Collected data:
◆ ◆ ◆ ◆

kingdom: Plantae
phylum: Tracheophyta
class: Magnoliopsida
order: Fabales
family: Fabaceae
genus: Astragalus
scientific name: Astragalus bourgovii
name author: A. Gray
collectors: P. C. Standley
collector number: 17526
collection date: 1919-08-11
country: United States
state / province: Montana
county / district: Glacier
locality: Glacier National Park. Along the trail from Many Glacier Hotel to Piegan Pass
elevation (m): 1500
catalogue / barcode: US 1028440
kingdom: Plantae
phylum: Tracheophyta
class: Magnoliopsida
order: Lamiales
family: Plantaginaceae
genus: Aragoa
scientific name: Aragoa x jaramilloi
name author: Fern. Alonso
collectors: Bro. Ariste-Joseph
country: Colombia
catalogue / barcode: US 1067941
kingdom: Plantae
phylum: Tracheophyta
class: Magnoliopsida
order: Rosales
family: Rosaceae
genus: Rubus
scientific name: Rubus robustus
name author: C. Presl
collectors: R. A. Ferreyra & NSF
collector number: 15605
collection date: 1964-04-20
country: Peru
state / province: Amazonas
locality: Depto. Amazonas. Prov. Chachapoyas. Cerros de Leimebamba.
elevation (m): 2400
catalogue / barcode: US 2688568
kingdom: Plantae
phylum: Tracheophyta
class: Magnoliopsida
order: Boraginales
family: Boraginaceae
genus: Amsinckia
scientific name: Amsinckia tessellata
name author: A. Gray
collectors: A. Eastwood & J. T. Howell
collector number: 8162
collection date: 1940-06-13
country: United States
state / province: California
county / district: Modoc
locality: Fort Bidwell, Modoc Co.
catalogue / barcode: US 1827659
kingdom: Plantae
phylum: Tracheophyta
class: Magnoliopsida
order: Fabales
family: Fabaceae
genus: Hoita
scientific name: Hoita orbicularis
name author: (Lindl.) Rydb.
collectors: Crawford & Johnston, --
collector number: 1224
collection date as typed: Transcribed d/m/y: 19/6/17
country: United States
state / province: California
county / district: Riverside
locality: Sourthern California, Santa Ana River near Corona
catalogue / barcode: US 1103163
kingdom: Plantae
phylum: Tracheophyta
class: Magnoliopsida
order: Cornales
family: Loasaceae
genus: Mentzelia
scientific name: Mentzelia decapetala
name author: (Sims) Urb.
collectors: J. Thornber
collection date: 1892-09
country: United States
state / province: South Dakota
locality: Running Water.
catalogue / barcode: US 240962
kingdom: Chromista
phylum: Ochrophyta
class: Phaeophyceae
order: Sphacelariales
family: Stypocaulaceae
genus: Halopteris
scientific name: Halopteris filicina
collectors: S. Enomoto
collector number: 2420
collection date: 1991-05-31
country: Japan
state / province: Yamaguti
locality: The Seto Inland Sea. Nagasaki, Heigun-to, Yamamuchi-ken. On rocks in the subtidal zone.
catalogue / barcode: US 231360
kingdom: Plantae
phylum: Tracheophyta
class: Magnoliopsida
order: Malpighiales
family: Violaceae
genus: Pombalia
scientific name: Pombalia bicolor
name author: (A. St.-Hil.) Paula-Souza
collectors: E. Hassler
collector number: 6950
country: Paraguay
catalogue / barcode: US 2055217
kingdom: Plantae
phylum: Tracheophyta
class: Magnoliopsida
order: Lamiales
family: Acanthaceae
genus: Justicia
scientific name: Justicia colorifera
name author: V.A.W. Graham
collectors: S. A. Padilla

◆ ◆ ◆ ◆

Short task: Copy out the listing above line for line, changing nothing.

Final result:
kingdom: Plantae
phylum: Tracheophyta
class: Magnoliopsida
order: Fabales
family: Fabaceae
genus: Astragalus
scientific name: Astragalus bourgovii
name author: A. Gray
collectors: P. C. Standley
collector number: 17526
collection date: 1919-08-11
country: United States
state / province: Montana
county / district: Glacier
locality: Glacier National Park. Along the trail from Many Glacier Hotel to Piegan Pass
elevation (m): 1500
catalogue / barcode: US 1028440
kingdom: Plantae
phylum: Tracheophyta
class: Magnoliopsida
order: Lamiales
family: Plantaginaceae
genus: Aragoa
scientific name: Aragoa x jaramilloi
name author: Fern. Alonso
collectors: Bro. Ariste-Joseph
country: Colombia
catalogue / barcode: US 1067941
kingdom: Plantae
phylum: Tracheophyta
class: Magnoliopsida
order: Rosales
family: Rosaceae
genus: Rubus
scientific name: Rubus robustus
name author: C. Presl
collectors: R. A. Ferreyra & NSF
collector number: 15605
collection date: 1964-04-20
country: Peru
state / province: Amazonas
locality: Depto. Amazonas. Prov. Chachapoyas. Cerros de Leimebamba.
elevation (m): 2400
catalogue / barcode: US 2688568
kingdom: Plantae
phylum: Tracheophyta
class: Magnoliopsida
order: Boraginales
family: Boraginaceae
genus: Amsinckia
scientific name: Amsinckia tessellata
name author: A. Gray
collectors: A. Eastwood & J. T. Howell
collector number: 8162
collection date: 1940-06-13
country: United States
state / province: California
county / district: Modoc
locality: Fort Bidwell, Modoc Co.
catalogue / barcode: US 1827659
kingdom: Plantae
phylum: Tracheophyta
class: Magnoliopsida
order: Fabales
family: Fabaceae
genus: Hoita
scientific name: Hoita orbicularis
name author: (Lindl.) Rydb.
collectors: Crawford & Johnston, --
collector number: 1224
collection date as typed: Transcribed d/m/y: 19/6/17
country: United States
state / province: California
county / district: Riverside
locality: Sourthern California, Santa Ana River near Corona
catalogue / barcode: US 1103163
kingdom: Plantae
phylum: Tracheophyta
class: Magnoliopsida
order: Cornales
family: Loasaceae
genus: Mentzelia
scientific name: Mentzelia decapetala
name author: (Sims) Urb.
collectors: J. Thornber
collection date: 1892-09
country: United States
state / province: South Dakota
locality: Running Water.
catalogue / barcode: US 240962
kingdom: Chromista
phylum: Ochrophyta
class: Phaeophyceae
order: Sphacelariales
family: Stypocaulaceae
genus: Halopteris
scientific name: Halopteris filicina
collectors: S. Enomoto
collector number: 2420
collection date: 1991-05-31
country: Japan
state / province: Yamaguti
locality: The Seto Inland Sea. Nagasaki, Heigun-to, Yamamuchi-ken. On rocks in the subtidal zone.
catalogue / barcode: US 231360
kingdom: Plantae
phylum: Tracheophyta
class: Magnoliopsida
order: Malpighiales
family: Violaceae
genus: Pombalia
scientific name: Pombalia bicolor
name author: (A. St.-Hil.) Paula-Souza
collectors: E. Hassler
collector number: 6950
country: Paraguay
catalogue / barcode: US 2055217
kingdom: Plantae
phylum: Tracheophyta
class: Magnoliopsida
order: Lamiales
family: Acanthaceae
genus: Justicia
scientific name: Justicia colorifera
name author: V.A.W. Graham
collectors: S. A. Padilla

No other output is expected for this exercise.